- **Assigned task**
Skip the images and copy each record exactly as written.

[Change listing data]

=== Section Start ===

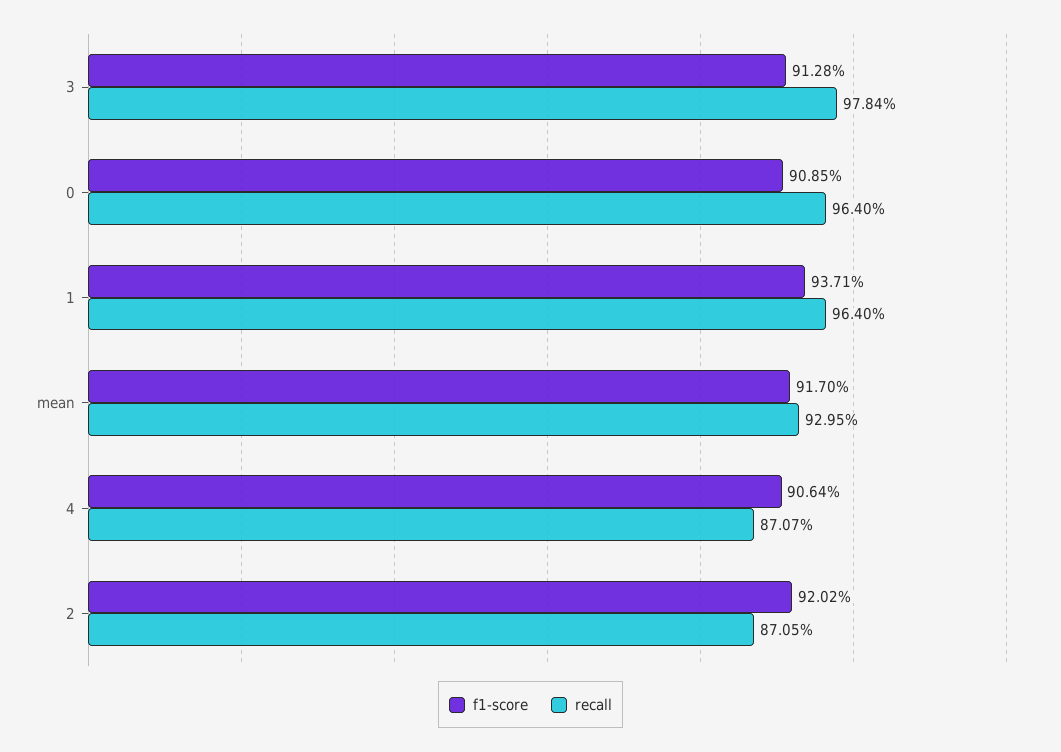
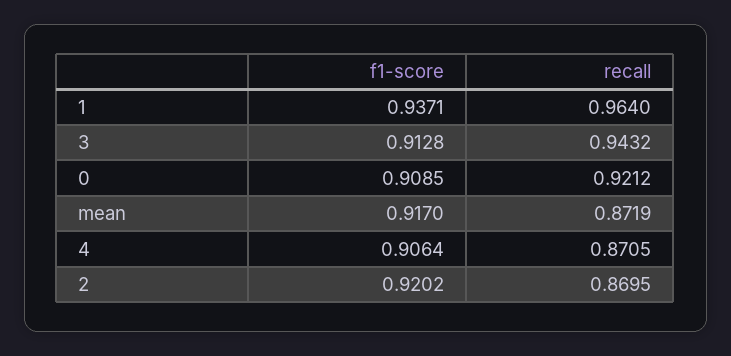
recall, 3: 0.9784 -> 0.9432
recall, 0: 0.964 -> 0.9212
recall, mean: 0.9295 -> 0.8719
recall, 4: 0.8707 -> 0.8705
recall, 2: 0.8705 -> 0.8695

=== Section End ===

- **Result**
recall, 3: 0.9784 -> 0.9432
recall, 0: 0.964 -> 0.9212
recall, mean: 0.9295 -> 0.8719
recall, 4: 0.8707 -> 0.8705
recall, 2: 0.8705 -> 0.8695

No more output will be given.